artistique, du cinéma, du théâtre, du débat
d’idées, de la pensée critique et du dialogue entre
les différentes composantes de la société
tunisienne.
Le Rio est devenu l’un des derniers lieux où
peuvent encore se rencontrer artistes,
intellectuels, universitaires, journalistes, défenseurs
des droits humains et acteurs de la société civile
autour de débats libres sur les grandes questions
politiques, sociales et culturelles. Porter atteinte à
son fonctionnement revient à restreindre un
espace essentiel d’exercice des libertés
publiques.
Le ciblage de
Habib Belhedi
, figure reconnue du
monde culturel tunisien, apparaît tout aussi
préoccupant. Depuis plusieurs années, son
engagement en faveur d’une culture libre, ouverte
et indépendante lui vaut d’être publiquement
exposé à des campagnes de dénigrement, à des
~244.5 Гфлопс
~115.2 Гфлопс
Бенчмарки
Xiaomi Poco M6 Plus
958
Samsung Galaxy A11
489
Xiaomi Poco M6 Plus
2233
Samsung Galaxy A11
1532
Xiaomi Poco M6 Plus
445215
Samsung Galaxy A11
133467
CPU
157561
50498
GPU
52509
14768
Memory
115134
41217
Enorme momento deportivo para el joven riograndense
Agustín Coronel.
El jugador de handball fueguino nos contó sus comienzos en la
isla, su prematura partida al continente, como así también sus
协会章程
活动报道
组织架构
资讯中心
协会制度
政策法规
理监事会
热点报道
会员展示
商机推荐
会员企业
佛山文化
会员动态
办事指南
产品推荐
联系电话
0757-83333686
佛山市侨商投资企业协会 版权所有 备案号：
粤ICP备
++++++++++++++++++++
• Job item: Copy out the material above word for word, from its first line through the line containing "son fonctionnement revient à restreindre un", including both of those lines.

• Your solution:
artistique, du cinéma, du théâtre, du débat
d’idées, de la pensée critique et du dialogue entre
les différentes composantes de la société
tunisienne.
Le Rio est devenu l’un des derniers lieux où
peuvent encore se rencontrer artistes,
intellectuels, universitaires, journalistes, défenseurs
des droits humains et acteurs de la société civile
autour de débats libres sur les grandes questions
politiques, sociales et culturelles. Porter atteinte à
son fonctionnement revient à restreindre un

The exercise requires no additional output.